> _Exercise aim_: Your answer must be the full listing, reproduced exactly, minus any pictures.

> _Exercise material_:
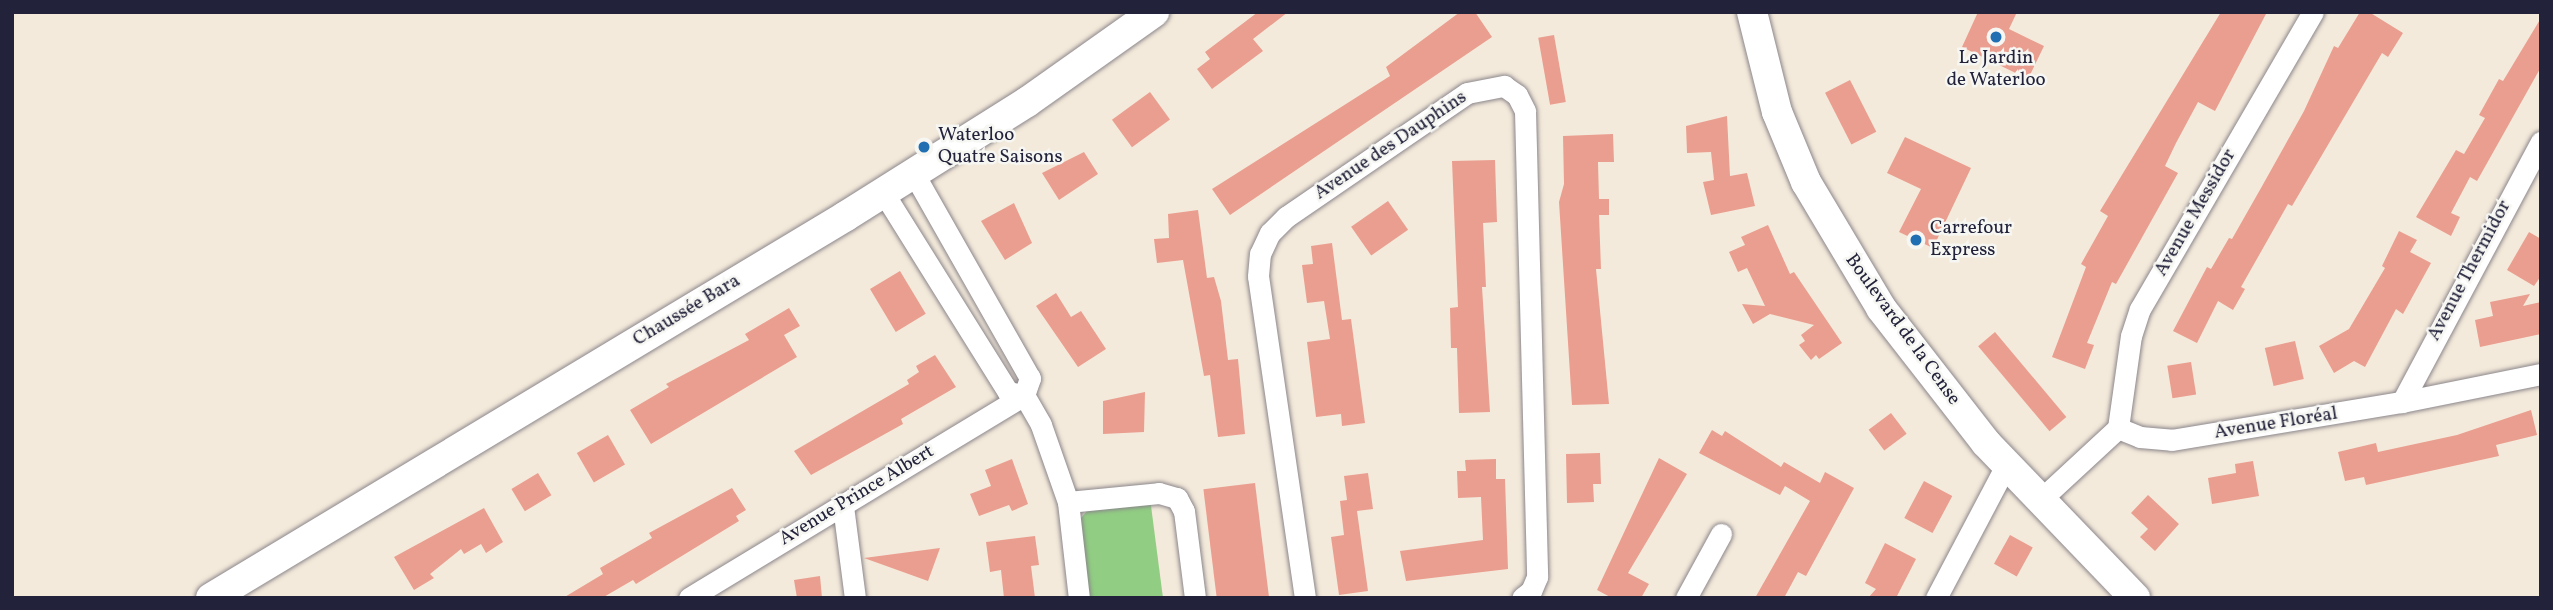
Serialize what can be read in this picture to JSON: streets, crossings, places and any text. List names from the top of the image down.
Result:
{
  "streets": {
    "main road": ["Chaussée Bara", "Boulevard de la Cense"],
    "street": [
      "Avenue des Dauphins",
      "Avenue Messidor",
      "Avenue Thermidor",
      "Avenue Floréal",
      "Avenue Prince Albert"
    ]
  },
  "crossings": [
    ["Avenue Messidor", "Avenue Floréal"],
    ["Avenue Thermidor", "Avenue Floréal"]
  ],
  "places": ["Le Jardin de Waterloo", "Waterloo Quatre Saisons", "Carrefour Express"]
}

> _Written answer_:
Serialize what can be read in this picture to JSON: streets, crossings, places and any text. List names from the top of the image down.
Result:
{
  "streets": {
    "main road": ["Chaussée Bara", "Boulevard de la Cense"],
    "street": [
      "Avenue des Dauphins",
      "Avenue Messidor",
      "Avenue Thermidor",
      "Avenue Floréal",
      "Avenue Prince Albert"
    ]
  },
  "crossings": [
    ["Avenue Messidor", "Avenue Floréal"],
    ["Avenue Thermidor", "Avenue Floréal"]
  ],
  "places": ["Le Jardin de Waterloo", "Waterloo Quatre Saisons", "Carrefour Express"]
}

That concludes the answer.